▶ Problem to work on
The answer must consist only of the lines from the line with "left knee: (93, 292)" to the line with "right hip: (129, 234)", both included, exactly as they stand below.
Data supplied: Begin
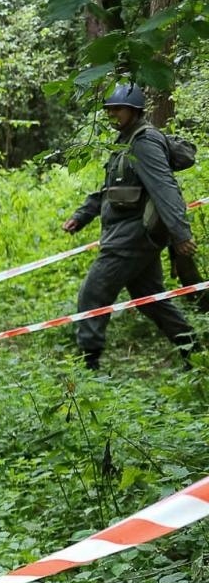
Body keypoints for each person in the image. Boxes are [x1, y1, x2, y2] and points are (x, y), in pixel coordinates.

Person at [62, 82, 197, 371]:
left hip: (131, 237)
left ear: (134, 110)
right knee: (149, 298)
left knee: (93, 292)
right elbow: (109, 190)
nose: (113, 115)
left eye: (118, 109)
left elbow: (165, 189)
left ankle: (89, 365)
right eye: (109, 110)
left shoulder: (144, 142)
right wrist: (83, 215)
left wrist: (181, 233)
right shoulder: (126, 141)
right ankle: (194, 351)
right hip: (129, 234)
Data supplied: End
Data supplied: Begin
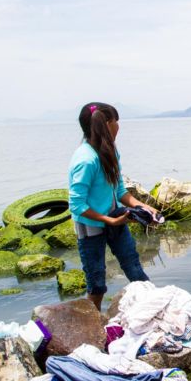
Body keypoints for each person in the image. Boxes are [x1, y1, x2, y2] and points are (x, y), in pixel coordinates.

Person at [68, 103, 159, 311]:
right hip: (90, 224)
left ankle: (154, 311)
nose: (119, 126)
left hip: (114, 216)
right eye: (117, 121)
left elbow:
Data supplied: End
▶ Task response
left knee: (93, 292)
right elbow: (109, 190)
nose: (113, 115)
left eye: (118, 109)
left elbow: (165, 189)
left ankle: (89, 365)
right eye: (109, 110)
left shoulder: (144, 142)
right wrist: (83, 215)
left wrist: (181, 233)
right shoulder: (126, 141)
right ankle: (194, 351)
right hip: (129, 234)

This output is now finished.